Tiba-tiba, Medi muncul dari balik rak dengan dua kardus mi instan di bahu. “Masya Allah, Akhi Dimas hadiiir! Tolong kami rakyat jelata ini! Bawa oleh-oleh nggak? Minimal air zam-zam satu galon!”

“Oleh-oleh mah nanti. Sekarang kita hadapi dulu jihad ekonomi pas lagi banjir orderan,” jawab Adimas santai sambil menyambar selembar nota.

“Khusus ente yang baru halal, tugasnya berat!” Yasser menunjuk Adimas penuh semangat. “Ente dapet jatah nyusun telur retak di gudang belakang. Ini namanya ujian kesabaran tingkat Ulul Azmi!”

Adimas hanya tersenyum tipis. Sambil mencontreng orderan, ia bergumam pelan di dekat telinga Kirana, “Ini cinta dalam sekarung beras dan dua dus minyak goreng. Insya Allah sakinah, mawaddah, warrahmah.”
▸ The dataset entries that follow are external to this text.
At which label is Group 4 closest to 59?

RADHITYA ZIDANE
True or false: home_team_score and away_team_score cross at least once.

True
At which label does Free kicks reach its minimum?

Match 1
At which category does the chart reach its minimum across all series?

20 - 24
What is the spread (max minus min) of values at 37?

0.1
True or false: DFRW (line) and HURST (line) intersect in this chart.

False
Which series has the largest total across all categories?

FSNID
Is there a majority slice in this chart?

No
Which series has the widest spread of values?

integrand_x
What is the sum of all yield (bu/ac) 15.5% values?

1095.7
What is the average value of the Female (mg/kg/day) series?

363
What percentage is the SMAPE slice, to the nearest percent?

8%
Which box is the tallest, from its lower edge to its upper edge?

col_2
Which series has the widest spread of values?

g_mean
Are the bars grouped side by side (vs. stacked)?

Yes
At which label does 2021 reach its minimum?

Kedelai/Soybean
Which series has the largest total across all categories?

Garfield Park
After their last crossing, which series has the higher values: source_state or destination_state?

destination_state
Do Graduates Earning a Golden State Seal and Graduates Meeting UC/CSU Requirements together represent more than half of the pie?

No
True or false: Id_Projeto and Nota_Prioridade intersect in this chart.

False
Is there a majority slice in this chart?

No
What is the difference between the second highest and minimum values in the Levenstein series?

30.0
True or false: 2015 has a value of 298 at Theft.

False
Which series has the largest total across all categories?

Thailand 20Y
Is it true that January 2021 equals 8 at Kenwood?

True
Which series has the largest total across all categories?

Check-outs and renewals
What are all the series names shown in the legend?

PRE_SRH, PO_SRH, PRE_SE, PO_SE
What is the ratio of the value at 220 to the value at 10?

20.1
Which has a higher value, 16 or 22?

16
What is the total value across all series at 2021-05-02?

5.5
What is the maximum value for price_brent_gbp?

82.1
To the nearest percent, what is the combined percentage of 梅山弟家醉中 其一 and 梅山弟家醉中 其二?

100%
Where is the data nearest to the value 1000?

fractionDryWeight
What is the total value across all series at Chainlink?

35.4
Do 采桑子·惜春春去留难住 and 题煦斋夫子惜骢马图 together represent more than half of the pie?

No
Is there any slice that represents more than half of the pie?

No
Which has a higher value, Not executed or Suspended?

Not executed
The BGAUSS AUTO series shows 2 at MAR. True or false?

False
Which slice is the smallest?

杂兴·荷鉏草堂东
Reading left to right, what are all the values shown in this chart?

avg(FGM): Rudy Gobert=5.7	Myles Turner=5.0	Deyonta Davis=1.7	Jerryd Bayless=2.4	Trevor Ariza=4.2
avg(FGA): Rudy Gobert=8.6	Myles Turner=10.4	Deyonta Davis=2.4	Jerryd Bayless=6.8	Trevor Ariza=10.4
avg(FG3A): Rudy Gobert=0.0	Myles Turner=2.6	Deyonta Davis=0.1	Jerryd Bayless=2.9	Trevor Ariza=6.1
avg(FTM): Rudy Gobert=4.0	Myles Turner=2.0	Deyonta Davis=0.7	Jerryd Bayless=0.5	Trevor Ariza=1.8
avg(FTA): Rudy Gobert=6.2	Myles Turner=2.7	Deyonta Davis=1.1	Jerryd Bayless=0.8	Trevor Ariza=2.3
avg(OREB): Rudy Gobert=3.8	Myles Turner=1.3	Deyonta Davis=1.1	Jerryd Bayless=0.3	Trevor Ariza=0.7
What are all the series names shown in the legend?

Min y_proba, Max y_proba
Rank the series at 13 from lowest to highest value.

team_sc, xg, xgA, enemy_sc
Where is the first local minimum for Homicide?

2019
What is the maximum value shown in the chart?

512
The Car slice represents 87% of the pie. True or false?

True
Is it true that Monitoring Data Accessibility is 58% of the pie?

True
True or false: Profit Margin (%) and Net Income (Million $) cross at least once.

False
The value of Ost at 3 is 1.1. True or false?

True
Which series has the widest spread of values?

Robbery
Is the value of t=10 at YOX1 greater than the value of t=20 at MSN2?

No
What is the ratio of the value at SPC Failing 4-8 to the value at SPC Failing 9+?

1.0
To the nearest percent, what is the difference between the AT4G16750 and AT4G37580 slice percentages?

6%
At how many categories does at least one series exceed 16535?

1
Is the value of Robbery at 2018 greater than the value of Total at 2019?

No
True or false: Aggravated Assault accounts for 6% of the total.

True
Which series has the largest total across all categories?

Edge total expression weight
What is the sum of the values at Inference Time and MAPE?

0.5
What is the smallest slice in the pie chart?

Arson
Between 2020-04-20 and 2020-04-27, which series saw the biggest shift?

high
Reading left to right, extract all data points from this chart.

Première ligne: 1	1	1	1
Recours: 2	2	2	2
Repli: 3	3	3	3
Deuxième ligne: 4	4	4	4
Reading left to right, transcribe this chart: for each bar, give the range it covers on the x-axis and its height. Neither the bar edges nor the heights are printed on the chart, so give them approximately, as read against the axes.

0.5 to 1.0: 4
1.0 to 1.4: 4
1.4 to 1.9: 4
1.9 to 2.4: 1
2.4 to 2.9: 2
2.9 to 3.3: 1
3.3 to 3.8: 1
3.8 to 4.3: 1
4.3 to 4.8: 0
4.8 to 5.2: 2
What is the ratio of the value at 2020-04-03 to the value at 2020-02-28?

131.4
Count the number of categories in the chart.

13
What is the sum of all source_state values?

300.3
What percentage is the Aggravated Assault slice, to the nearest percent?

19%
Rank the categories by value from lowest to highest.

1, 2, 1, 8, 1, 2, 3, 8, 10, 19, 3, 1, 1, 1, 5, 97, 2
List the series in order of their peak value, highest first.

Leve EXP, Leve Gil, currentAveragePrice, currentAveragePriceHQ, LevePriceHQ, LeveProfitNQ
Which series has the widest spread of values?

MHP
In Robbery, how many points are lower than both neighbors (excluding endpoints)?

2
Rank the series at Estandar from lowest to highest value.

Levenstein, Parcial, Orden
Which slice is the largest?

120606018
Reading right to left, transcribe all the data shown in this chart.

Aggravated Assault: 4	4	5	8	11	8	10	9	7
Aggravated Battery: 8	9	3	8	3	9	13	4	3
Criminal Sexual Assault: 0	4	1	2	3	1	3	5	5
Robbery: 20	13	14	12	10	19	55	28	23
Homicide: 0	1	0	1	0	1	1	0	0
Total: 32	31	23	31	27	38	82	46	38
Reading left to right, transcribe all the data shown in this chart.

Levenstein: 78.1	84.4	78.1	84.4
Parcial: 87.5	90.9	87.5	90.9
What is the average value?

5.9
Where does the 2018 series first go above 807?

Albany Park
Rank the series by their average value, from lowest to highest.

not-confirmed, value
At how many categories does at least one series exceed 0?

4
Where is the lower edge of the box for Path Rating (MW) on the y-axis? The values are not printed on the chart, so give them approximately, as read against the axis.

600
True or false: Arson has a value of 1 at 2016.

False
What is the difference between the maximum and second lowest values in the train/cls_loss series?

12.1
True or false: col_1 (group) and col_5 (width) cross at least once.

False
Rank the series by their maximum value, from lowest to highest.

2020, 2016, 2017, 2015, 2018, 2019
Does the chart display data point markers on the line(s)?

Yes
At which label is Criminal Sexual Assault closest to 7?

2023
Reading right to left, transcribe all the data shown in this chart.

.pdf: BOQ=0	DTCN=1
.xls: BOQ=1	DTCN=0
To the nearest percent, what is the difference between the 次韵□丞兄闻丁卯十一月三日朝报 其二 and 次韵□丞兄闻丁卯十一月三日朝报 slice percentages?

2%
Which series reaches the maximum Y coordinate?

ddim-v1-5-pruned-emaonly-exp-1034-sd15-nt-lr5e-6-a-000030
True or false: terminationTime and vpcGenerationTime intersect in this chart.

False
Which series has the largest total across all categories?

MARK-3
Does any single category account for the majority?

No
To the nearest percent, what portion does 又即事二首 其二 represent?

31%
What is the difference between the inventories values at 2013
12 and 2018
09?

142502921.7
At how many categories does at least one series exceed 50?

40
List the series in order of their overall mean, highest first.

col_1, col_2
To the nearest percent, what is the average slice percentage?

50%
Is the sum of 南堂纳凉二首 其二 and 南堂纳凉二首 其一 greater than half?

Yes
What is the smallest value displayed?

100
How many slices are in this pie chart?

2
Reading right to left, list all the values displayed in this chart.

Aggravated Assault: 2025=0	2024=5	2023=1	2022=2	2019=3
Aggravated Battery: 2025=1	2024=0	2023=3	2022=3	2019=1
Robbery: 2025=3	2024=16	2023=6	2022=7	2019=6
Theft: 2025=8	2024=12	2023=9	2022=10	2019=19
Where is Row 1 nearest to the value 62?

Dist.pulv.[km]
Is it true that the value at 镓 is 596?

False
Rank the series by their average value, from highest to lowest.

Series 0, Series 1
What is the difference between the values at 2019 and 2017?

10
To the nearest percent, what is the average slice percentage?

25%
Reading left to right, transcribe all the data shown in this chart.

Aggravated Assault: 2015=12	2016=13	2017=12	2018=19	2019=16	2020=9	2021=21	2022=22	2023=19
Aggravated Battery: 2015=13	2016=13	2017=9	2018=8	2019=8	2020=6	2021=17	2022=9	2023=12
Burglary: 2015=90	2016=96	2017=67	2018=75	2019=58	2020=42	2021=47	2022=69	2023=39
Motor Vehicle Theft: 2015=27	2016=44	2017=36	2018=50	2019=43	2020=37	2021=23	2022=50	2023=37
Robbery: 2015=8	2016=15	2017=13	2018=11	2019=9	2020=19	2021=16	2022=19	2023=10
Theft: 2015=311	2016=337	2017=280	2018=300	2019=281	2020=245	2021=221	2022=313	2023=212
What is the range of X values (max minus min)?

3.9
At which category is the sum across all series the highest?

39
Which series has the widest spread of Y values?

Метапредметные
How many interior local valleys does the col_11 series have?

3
Kirana hampir tertawa. Kalau cinta versi Adimas berbentuk sembako barokah seperti ini, ia rela dicintai tiap hari pakai paket sembako. Sepasang maniknya kini mengitari suasana ruko yang sudah resmi menjadi rumahnya itu.

Namun di tengah kekacauan itu, Kirana sempat berdiri canggung selama beberapa lama. Ia masih memakai pashmina yang sedikit miring dan jaket gedombrangan milik Adimas. Kok gua jadi kayak anak nyasar di antah berantah gini…

“Gue bantuin packing, ya, Dim?” tawar Kirana semangat.

Adimas bergegas mendekat, matanya menyipit masuk ke mode strict. “Naik aja ke atas.”

“Hah? Tapi gue—”

“Nggak usah ngeyel, Sholeha,” kata Adimas lembut, namun sedetik kemudian nadanya berubah tegas. “Sana naik. Lantai dua kosong. Mau tidur atau ngelukis naga, terserah.”

Mata Kirana sempat membulat. Ada rasa panas samar yang menjalar di wajahnya begitu mendengar panggilan 'Sholeha' itu. Buru-buru ia menyahut asal untuk menutupi salah tingkahnya. “Tapi kan gue juga bagian dari tim, Dimas!” Kirana cemberut.

Adimas menatapnya sebentar. Nadanya melunak, tapi tetap mantap. “Jaga kesehatan itu amanah, Ki. Lo udah seminggu begadang ngerjain proyek. Rebahan aja sana.”